* Written exercise: Retype every line of the listing below without changing a character, and leave out the picture.
....
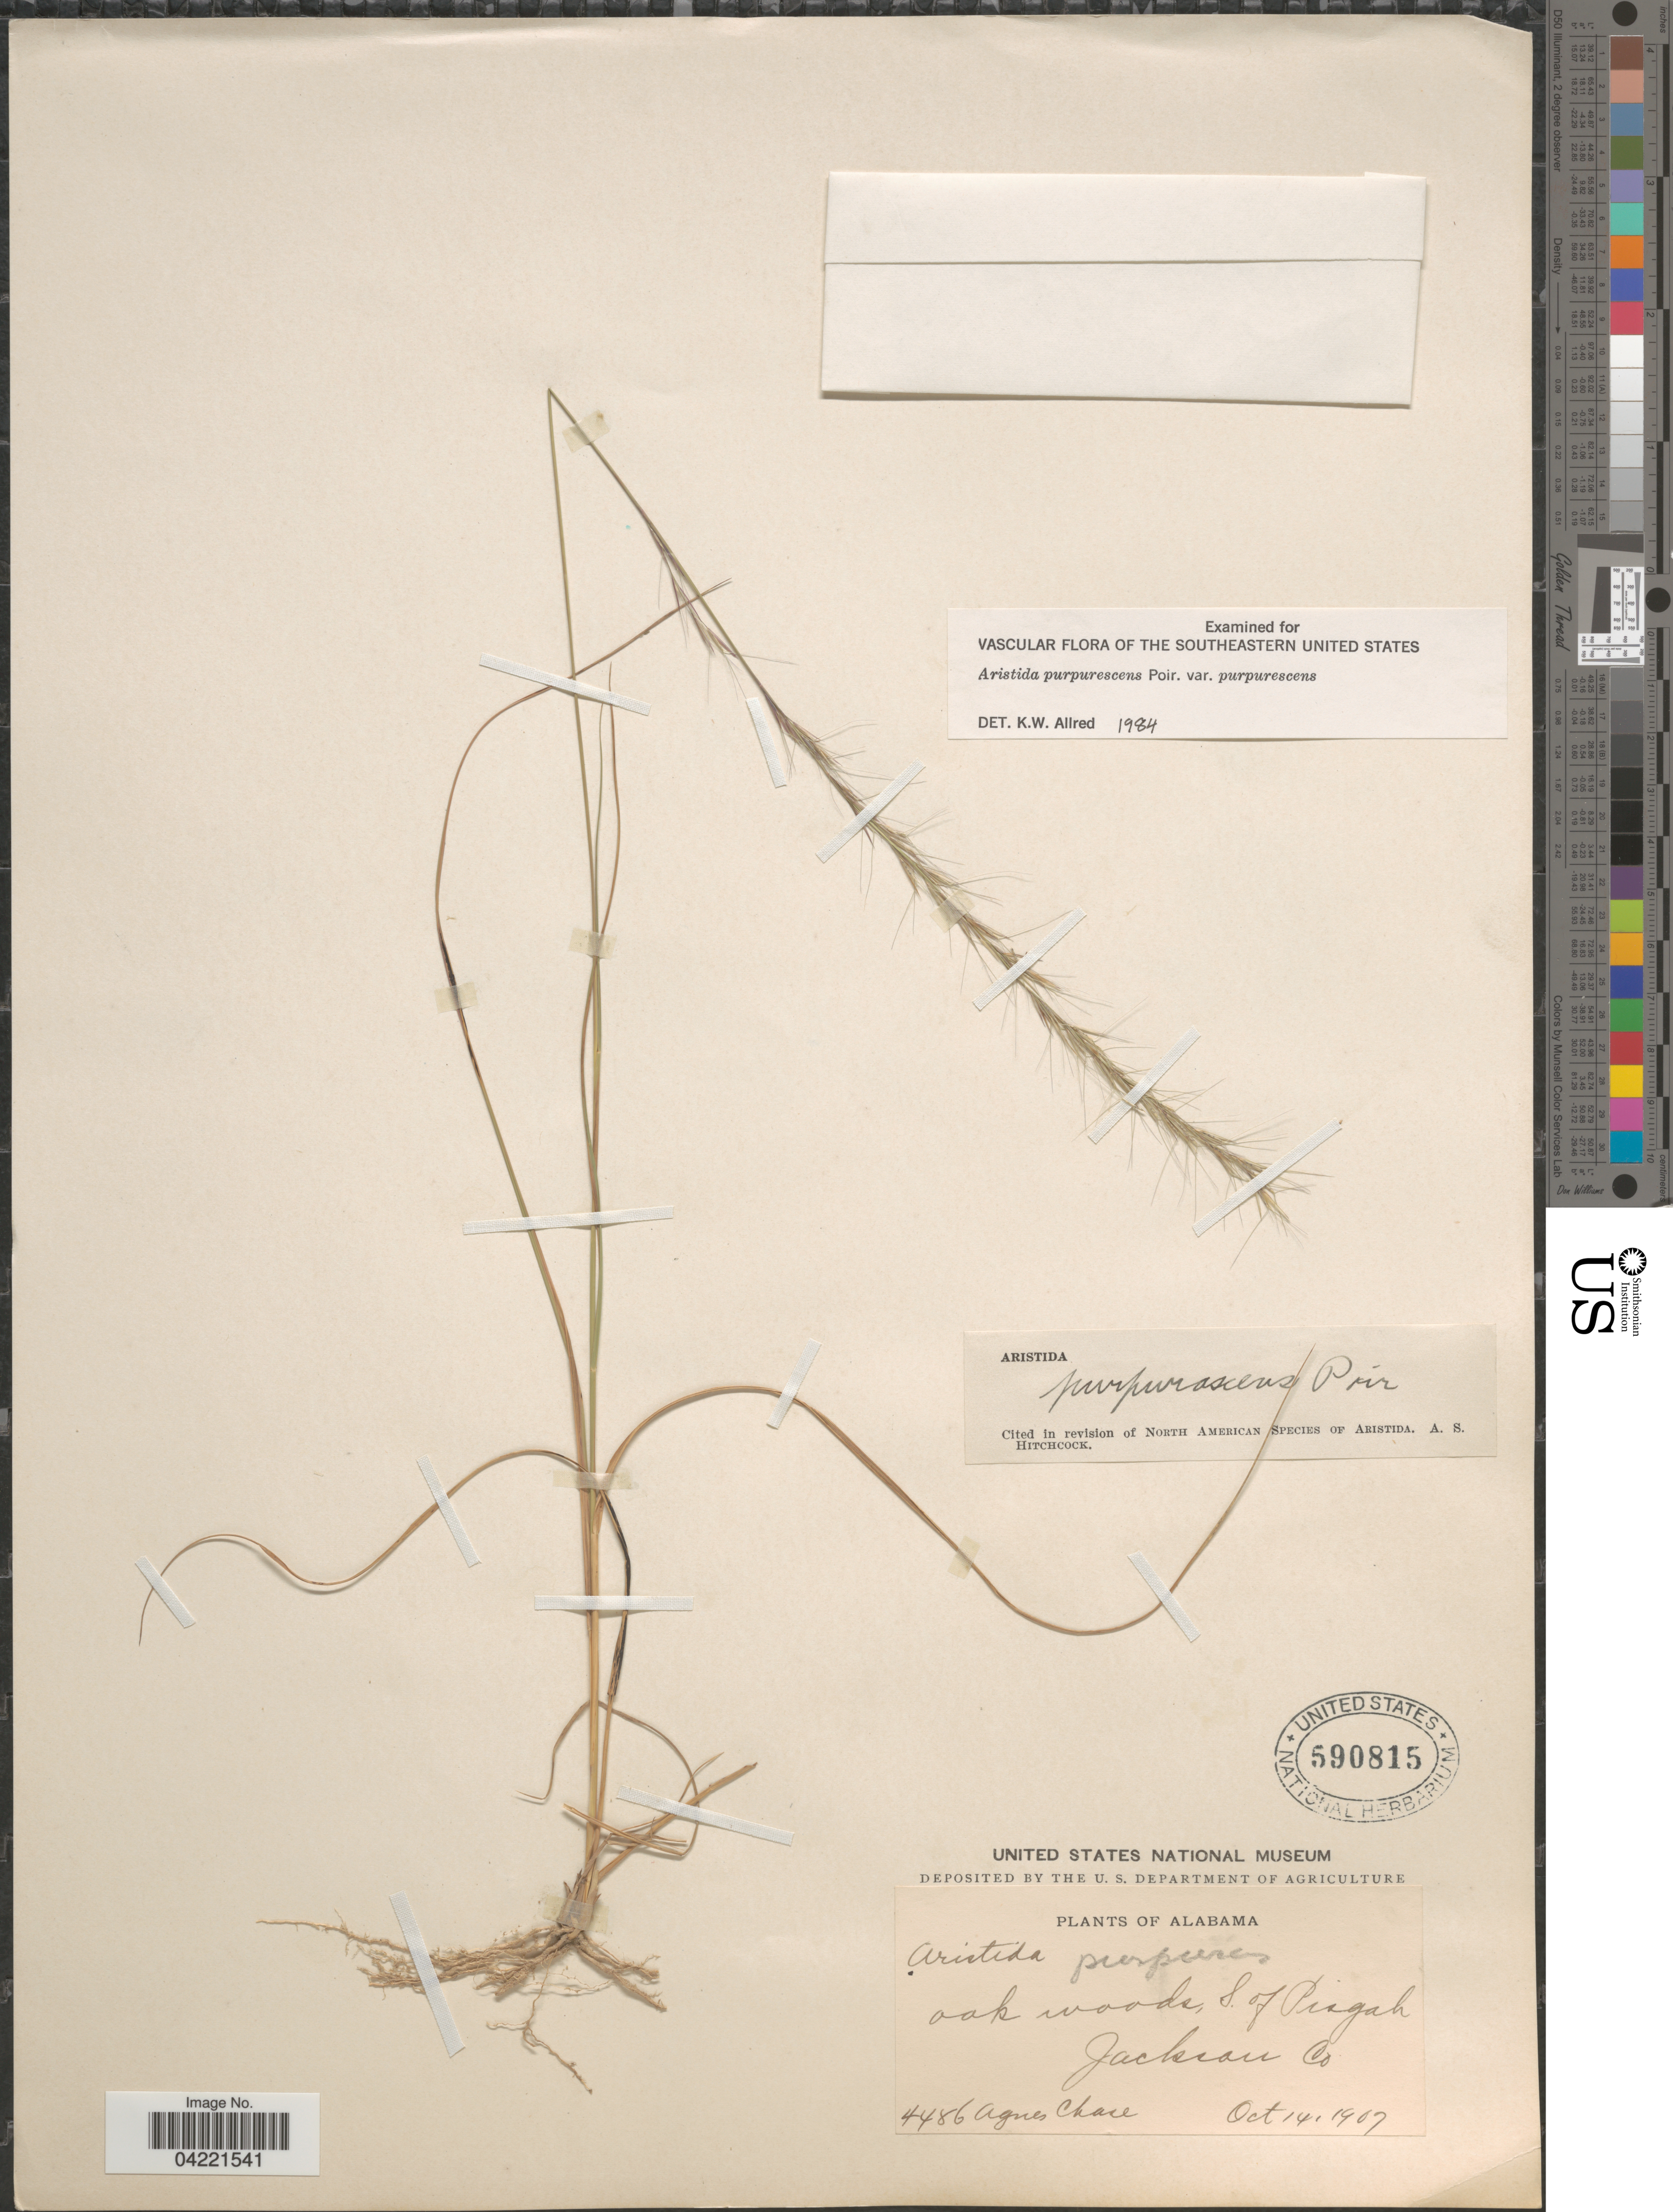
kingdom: Plantae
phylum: Tracheophyta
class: Liliopsida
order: Poales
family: Poaceae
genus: Aristida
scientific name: Aristida purpurascens var. purpurescens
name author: Poir.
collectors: A. Chase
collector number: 4486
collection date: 1907-10-14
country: United States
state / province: Alabama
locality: Oak woods, S. of Pisgah. Jackson Co.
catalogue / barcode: US 590815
....
* Task result:
kingdom: Plantae
phylum: Tracheophyta
class: Liliopsida
order: Poales
family: Poaceae
genus: Aristida
scientific name: Aristida purpurascens var. purpurescens
name author: Poir.
collectors: A. Chase
collector number: 4486
collection date: 1907-10-14
country: United States
state / province: Alabama
locality: Oak woods, S. of Pisgah. Jackson Co.
catalogue / barcode: US 590815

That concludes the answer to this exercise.